We all have a mission and this mission is derived from our own unique hierarchy of values. A person on a mission is objective, their blood glucose and oxygen move away from the amygdala and go to the forebrain and they become conscious of the upsides as well as the downsides, the support as well as the challenge because they love what they do.
Love has been defined as the synergy and synchronicity of complementary opposites. The boundary between pleasure and pain is where we maximise our potential. An antelope that eats too much becomes fat and lazy, it becomes easy prey. An antelope that doesn’t get enough food and is constantly hunted by predators becomes depleted and sick and will also be an easy target. An antelope that has good balance between food and predator stays fit and strong and is going to be difficult to catch.
The forebrain is the master of delayed gratification and addiction is not a problem here.
Think of that girl in your life who was a complete burnout, the party animal who you would’ve voted most likely to either end up on social welfare or marry rich, but then she became a mother and is now taking the good with the bad. She’s a successful businesswoman all while running a household, raising two amazing children. She mostly stays away from alcohol except for the occasional glass of Rose wine with the girls.
We unlock our leadership and our unique genius when we are on a mission because we become creative and are intrinsically motivated, we become focused. We are capable of forethought and solve problems before they happen through strategic planning.
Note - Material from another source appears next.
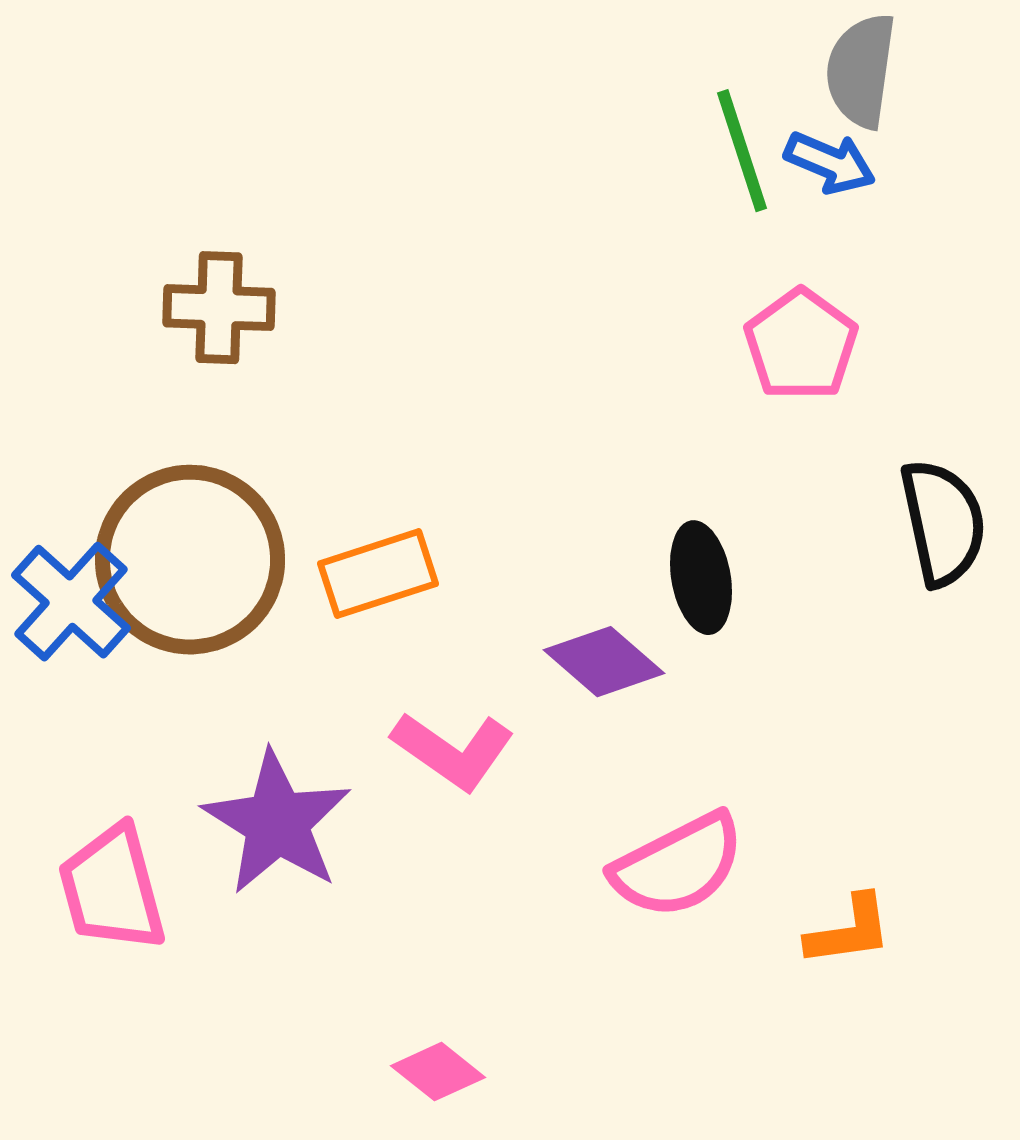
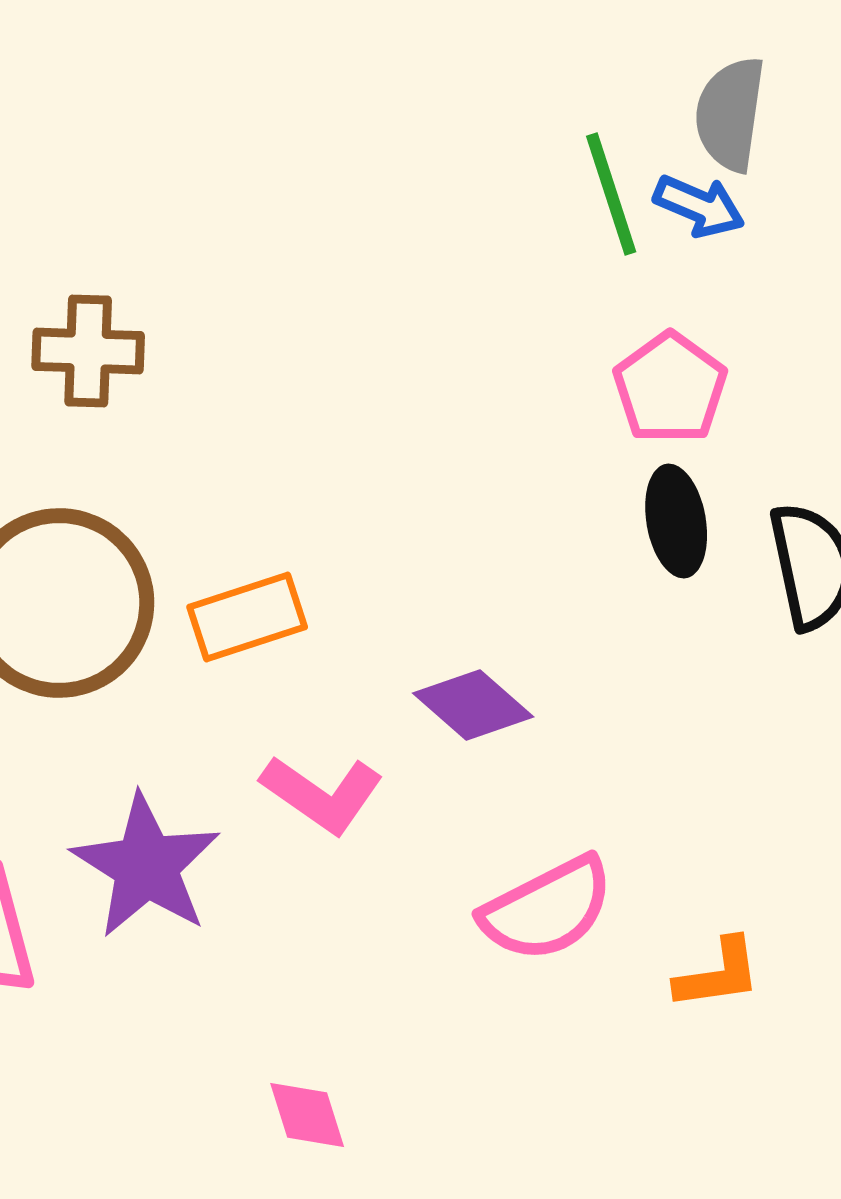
black ellipse: (701, 578) -> (676, 521), moved
pink diamond: (438, 1072) -> (307, 1115), turned 34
We talk the talk and walk the walk because nobody has to tell us what we should and shouldn’t do. Our energy levels go through the roof and burnout and adrenal fatigue are not a problem because we are engaged in activity that fulfils and nourishes us from within.
Dr Dre is a record producer who went from gangbanger to billionaire, well known for producing some of the best rap albums ever made. He is single minded in his pursuit of excellence in music and has been known to stay awake for days on end in the studio, engrossed in his latest project because he is inspired from within. Focus is not a problem for him.
People like Elon Musk are unperturbed by outside voices and distractions and they are capable of overcoming endless obstacles in the pursuit of what they view to be valuable and the best part is, where those values align with the values of other people, there is a lot of money to be made.
What can you do to regain focus?
Warren Buffet suggests wring a list of the 25 most important things in your life and ranking them 1-25. He then suggests spending the rest of your life focused on the top five and forgetting the other twenty because they are merely distractions from what is most important to you.
Lacking focus by getting caught up in our amygdala is not some flaw in the system or a disease process. It is a message from our brain, telling us we are not living congruent with our highest values. We have subordinated ourselves to someone else’s mission or we have become one sided in our thinking about people or events in our lives. We have sacrificed our potential, leaving us unsatisfied as a distracted slave to passion rather than a focused master on a mission.
A great tool to help you to define your hierarchy of values is the Demartini values determination process. It is a short online questionnaire that should only take you about 10-15 minutes.